There might not be anyone else in G other than P or Q!

Remember that G is a group of k+1 people. As long as k > 1, k+1 > 2 and in this case there does exist a third person R in G. And, the rest of the proof will work.

So what does this prove? It proves that S(k) implies S(k+1), as long as k>1. In other words, it proves that if S(2) is true, then so is S(3), and if S(3) is true, so is S(4), and so on.

But nowhere have we shown that S(2) is true! The basis step of this induction showed that S(1) was true, but our induction step does not show that S(1) implies S(2).

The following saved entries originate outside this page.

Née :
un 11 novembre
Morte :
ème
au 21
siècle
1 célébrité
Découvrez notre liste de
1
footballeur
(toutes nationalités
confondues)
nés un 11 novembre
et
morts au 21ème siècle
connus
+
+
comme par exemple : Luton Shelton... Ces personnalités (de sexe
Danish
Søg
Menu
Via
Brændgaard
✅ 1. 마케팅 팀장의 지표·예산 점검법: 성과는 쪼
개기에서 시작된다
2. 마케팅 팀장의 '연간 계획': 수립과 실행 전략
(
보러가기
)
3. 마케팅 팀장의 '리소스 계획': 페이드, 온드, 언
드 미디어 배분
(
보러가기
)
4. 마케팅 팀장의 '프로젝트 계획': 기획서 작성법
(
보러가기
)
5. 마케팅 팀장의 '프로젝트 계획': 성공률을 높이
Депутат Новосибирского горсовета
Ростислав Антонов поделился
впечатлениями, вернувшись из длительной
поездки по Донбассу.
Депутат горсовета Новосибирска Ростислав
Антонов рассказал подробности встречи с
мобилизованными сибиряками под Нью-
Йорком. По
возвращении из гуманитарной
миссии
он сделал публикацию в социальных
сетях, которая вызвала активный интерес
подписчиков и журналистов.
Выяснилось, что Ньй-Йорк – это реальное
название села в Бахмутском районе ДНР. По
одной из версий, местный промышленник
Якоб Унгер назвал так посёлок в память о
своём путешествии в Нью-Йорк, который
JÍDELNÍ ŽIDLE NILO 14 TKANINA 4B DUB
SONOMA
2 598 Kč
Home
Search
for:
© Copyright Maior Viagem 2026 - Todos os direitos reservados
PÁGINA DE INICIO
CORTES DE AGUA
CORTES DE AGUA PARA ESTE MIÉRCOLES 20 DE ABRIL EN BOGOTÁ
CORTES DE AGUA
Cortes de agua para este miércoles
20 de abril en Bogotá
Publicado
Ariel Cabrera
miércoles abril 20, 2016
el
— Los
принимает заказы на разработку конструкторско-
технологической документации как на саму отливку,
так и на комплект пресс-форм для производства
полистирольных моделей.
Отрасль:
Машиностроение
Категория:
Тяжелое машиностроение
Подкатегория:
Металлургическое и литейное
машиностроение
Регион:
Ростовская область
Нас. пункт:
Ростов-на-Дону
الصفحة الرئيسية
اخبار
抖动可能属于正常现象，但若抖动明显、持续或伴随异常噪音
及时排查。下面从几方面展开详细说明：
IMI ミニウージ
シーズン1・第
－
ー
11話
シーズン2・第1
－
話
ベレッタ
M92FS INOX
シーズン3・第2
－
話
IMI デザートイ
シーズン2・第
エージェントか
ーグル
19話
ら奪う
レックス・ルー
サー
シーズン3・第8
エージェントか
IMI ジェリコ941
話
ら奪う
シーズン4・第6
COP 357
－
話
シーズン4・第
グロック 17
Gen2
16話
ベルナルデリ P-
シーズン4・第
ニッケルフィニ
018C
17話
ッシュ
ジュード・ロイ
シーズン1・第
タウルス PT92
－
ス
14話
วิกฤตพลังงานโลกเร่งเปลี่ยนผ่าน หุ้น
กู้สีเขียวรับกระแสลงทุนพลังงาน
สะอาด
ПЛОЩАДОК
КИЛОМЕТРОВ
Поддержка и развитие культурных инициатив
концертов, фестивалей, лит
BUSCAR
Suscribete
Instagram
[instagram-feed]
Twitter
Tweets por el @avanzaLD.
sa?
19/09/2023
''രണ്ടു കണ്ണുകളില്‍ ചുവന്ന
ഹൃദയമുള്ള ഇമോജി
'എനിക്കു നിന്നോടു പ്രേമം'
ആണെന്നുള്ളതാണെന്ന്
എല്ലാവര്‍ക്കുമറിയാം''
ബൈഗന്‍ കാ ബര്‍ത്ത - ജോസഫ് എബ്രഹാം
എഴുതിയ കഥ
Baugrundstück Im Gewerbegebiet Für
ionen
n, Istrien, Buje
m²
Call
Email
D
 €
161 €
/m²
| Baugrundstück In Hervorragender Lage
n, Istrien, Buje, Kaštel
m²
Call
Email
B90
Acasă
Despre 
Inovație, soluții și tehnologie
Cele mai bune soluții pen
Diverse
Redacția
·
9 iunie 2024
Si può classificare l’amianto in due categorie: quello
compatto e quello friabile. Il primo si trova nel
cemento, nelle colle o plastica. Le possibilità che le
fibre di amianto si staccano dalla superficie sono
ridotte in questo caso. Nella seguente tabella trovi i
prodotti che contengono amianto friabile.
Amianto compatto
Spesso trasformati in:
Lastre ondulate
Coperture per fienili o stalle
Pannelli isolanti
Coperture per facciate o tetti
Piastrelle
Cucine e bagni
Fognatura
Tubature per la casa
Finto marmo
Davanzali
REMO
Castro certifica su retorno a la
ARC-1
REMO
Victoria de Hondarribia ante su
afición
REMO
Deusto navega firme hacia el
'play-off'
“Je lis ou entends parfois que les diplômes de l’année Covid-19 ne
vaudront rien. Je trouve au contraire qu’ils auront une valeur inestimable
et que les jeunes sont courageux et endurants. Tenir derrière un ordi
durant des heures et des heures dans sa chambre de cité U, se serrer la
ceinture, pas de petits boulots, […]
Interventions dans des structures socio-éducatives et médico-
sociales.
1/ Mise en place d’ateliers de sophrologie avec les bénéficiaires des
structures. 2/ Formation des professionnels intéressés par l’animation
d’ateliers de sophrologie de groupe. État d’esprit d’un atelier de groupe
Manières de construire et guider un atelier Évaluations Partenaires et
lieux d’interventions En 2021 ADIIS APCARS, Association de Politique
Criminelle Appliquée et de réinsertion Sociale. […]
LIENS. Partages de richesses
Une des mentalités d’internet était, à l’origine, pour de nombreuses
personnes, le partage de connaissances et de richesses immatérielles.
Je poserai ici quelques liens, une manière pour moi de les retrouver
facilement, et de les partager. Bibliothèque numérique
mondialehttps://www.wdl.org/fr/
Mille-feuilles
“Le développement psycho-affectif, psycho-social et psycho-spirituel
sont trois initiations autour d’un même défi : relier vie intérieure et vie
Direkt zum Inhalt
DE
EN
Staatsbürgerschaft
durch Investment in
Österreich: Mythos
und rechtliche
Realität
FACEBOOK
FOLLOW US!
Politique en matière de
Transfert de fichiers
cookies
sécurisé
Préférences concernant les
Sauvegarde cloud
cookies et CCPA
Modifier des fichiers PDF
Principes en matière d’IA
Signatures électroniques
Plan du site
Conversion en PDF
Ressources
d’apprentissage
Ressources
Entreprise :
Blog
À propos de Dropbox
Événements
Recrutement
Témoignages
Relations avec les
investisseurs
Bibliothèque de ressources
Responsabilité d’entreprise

Thinking about it in the following way may help. What this proof boils down to is this. It is showing that if every pair of people has the same age, then so does every group of three people, and so does every group of four people, and so on. But that's not anything startling; it should be fairly obvious if you think about it.

The problem is that it is not true that every pair of people has the same age! It is true that, in any group consisting of just one person, everyone in the group has the same age. However, the proof breaks down when you try to use that fact to prove that every pair has the same age. If {P,Q} is a pair of people, there's no third person R in the pair to make this step of the argument work, and therefore no way to conclude that P and Q have the same age by comparing them each to R, which is what the rest of the proof tries to do.

So: S(1) is true, and S(2) implies S(3) which implies S(4) etc., but S(1) does not imply S(2) and that is why the proof is fallacious.